* **WHAT TO DO**: Express everything from the start of the records down to the line containing "ichaels Scalp & Body", both ends included, as a JSON list of strings with one string per line. Leave out blank lines.

(Page-level text extractions)
__________________________________________________

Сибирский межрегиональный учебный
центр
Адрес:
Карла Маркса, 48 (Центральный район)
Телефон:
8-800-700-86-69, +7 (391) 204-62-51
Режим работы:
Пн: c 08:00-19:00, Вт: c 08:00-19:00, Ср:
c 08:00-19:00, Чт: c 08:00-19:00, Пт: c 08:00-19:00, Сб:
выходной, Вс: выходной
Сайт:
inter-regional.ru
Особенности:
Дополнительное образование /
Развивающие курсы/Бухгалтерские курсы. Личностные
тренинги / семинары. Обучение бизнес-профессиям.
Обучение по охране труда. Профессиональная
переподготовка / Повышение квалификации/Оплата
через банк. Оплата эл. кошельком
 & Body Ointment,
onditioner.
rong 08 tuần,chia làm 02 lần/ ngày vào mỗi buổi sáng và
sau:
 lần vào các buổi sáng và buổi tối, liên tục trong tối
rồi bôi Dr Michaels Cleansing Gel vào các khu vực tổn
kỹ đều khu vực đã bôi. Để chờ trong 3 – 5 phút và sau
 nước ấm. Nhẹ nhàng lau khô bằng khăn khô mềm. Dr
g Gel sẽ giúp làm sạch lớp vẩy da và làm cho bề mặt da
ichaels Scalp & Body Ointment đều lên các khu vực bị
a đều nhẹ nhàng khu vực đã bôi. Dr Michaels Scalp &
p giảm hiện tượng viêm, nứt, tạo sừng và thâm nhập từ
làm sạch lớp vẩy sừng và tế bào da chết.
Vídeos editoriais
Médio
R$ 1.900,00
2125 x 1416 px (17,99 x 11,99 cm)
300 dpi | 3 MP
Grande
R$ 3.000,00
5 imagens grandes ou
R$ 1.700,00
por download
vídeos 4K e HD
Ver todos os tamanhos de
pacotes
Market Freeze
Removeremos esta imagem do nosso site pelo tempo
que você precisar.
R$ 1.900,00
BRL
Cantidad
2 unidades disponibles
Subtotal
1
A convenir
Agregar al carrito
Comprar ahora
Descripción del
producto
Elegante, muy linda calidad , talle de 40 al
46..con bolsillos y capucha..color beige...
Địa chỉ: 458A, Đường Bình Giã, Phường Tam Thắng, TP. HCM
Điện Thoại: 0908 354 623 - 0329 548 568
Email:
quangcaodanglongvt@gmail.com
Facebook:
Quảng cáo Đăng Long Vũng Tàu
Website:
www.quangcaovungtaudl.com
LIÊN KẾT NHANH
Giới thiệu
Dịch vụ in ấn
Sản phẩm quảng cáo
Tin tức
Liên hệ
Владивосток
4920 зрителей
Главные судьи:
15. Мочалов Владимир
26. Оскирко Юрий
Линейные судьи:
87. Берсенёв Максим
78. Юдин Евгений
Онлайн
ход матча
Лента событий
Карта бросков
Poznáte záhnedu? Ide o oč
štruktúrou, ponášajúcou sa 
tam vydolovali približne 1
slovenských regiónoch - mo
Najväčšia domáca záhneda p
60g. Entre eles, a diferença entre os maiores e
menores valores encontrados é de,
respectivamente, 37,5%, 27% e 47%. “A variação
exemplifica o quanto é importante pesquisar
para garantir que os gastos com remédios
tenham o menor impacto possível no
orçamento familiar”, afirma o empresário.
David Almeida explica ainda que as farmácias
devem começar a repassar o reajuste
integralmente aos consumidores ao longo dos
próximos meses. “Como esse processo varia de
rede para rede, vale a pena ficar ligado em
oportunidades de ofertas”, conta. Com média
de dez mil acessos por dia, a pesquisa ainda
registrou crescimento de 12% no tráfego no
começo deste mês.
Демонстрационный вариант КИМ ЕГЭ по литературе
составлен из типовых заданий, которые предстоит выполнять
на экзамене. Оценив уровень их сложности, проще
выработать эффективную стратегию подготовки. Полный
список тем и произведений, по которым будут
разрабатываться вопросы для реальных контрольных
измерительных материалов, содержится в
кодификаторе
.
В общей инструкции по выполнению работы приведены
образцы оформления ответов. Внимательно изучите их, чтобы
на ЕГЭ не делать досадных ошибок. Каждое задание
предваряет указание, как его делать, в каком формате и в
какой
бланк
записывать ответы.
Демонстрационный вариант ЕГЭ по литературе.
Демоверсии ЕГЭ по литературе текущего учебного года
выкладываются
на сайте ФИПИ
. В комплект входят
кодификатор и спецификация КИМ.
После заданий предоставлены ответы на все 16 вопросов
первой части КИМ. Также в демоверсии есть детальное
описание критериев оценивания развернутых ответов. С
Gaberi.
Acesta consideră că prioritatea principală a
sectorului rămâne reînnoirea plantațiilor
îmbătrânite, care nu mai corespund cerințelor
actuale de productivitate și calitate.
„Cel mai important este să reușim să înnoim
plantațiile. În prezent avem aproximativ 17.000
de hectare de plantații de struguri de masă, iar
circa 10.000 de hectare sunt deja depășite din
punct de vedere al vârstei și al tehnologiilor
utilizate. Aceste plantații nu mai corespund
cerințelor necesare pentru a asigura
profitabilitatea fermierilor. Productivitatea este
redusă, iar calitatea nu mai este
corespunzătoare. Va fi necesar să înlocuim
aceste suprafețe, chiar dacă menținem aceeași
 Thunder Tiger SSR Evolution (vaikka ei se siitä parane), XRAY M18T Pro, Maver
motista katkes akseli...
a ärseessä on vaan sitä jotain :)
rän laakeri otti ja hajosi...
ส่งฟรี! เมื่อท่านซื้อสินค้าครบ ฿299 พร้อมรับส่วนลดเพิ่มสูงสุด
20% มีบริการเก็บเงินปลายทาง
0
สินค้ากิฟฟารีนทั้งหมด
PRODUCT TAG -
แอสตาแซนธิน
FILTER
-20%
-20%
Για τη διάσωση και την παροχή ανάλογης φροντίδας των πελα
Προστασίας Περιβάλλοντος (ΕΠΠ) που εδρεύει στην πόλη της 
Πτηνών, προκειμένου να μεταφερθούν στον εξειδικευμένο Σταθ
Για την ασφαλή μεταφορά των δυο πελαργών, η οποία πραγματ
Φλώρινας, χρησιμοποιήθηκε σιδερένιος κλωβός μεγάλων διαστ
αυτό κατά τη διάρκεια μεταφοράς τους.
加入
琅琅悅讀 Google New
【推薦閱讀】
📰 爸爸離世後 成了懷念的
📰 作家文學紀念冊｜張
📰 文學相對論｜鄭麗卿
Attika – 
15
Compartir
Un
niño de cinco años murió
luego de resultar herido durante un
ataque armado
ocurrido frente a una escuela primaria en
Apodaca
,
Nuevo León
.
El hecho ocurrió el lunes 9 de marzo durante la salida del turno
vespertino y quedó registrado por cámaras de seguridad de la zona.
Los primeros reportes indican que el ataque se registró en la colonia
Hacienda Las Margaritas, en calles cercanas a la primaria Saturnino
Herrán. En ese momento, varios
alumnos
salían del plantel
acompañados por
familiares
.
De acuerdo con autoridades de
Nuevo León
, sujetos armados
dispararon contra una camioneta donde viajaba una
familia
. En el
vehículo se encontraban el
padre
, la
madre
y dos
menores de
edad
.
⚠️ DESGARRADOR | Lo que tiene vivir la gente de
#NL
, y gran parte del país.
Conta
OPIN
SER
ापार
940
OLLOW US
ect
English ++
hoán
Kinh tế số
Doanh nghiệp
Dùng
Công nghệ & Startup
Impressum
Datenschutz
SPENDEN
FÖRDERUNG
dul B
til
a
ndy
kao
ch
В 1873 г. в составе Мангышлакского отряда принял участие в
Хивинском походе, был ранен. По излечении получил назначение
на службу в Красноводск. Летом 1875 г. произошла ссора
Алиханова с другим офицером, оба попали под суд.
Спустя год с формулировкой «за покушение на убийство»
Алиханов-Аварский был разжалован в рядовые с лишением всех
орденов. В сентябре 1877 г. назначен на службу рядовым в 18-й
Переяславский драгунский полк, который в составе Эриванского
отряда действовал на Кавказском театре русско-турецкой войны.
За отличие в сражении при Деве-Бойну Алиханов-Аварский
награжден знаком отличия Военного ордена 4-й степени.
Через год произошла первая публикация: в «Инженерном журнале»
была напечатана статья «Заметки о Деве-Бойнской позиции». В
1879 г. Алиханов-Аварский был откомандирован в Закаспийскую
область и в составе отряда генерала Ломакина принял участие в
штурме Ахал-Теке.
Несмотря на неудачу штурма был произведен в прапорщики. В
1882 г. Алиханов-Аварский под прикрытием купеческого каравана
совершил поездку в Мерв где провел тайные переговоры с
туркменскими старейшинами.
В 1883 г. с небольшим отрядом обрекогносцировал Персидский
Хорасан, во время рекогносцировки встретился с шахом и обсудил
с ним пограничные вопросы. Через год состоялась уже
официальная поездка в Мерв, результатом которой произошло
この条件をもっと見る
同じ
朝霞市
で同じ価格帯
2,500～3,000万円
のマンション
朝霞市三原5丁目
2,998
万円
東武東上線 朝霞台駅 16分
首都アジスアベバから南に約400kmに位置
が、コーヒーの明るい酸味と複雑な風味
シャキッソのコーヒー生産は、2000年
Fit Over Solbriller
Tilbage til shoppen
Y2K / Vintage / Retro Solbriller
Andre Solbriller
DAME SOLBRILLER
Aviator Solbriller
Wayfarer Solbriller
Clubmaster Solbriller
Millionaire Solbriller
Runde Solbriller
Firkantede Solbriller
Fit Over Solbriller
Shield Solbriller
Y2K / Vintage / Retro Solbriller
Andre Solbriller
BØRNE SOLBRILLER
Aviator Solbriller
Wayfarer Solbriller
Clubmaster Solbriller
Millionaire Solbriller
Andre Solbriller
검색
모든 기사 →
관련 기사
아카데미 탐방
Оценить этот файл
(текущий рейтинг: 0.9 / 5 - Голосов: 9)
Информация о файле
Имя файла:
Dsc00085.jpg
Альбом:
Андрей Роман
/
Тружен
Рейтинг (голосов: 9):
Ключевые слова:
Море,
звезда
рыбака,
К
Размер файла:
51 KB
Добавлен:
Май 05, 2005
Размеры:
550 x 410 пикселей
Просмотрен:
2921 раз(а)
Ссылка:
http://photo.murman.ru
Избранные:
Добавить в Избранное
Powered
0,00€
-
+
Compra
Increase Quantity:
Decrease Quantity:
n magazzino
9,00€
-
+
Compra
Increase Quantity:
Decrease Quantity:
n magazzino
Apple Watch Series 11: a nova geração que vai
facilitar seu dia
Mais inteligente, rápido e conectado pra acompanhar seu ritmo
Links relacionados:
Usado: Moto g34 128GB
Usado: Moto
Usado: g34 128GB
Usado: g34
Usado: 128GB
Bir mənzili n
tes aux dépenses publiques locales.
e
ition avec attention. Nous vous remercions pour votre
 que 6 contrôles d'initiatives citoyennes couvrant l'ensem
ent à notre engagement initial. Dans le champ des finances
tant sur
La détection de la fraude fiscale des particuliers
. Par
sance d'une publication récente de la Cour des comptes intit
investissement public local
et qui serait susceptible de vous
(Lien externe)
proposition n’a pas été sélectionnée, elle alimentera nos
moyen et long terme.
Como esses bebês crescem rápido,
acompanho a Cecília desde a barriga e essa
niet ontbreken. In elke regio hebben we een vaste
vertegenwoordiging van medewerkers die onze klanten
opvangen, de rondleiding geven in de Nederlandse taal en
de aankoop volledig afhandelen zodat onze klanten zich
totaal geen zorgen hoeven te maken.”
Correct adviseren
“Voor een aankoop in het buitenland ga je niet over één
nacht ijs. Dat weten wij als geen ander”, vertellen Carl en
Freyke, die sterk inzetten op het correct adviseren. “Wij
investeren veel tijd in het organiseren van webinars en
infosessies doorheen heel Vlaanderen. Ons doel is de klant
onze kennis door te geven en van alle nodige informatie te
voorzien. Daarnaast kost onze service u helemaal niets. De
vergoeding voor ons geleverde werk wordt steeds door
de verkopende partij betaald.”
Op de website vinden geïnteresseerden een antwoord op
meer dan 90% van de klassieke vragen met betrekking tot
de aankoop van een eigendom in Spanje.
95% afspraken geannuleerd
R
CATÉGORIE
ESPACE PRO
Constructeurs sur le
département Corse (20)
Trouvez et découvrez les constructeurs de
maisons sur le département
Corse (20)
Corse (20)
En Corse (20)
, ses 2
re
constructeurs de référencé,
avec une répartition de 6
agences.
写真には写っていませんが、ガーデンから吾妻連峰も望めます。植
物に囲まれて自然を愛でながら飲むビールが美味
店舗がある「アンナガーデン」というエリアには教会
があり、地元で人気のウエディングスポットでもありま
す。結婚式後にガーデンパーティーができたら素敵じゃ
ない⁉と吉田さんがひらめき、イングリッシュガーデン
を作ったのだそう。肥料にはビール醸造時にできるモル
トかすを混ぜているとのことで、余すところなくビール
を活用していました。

__________________________________________________

* **ANSWER FOR THIS EXERCISE**:
[
  "Сибирский межрегиональный учебный",
  "центр",
  "Адрес:",
  "Карла Маркса, 48 (Центральный район)",
  "Телефон:",
  "8-800-700-86-69, +7 (391) 204-62-51",
  "Режим работы:",
  "Пн: c 08:00-19:00, Вт: c 08:00-19:00, Ср:",
  "c 08:00-19:00, Чт: c 08:00-19:00, Пт: c 08:00-19:00, Сб:",
  "выходной, Вс: выходной",
  "Сайт:",
  "inter-regional.ru",
  "Особенности:",
  "Дополнительное образование /",
  "Развивающие курсы/Бухгалтерские курсы. Личностные",
  "тренинги / семинары. Обучение бизнес-профессиям.",
  "Обучение по охране труда. Профессиональная",
  "переподготовка / Повышение квалификации/Оплата",
  "через банк. Оплата эл. кошельком",
  " & Body Ointment,",
  "onditioner.",
  "rong 08 tuần,chia làm 02 lần/ ngày vào mỗi buổi sáng và",
  "sau:",
  " lần vào các buổi sáng và buổi tối, liên tục trong tối",
  "rồi bôi Dr Michaels Cleansing Gel vào các khu vực tổn",
  "kỹ đều khu vực đã bôi. Để chờ trong 3 – 5 phút và sau",
  " nước ấm. Nhẹ nhàng lau khô bằng khăn khô mềm. Dr",
  "g Gel sẽ giúp làm sạch lớp vẩy da và làm cho bề mặt da",
  "ichaels Scalp & Body Ointment đều lên các khu vực bị"
]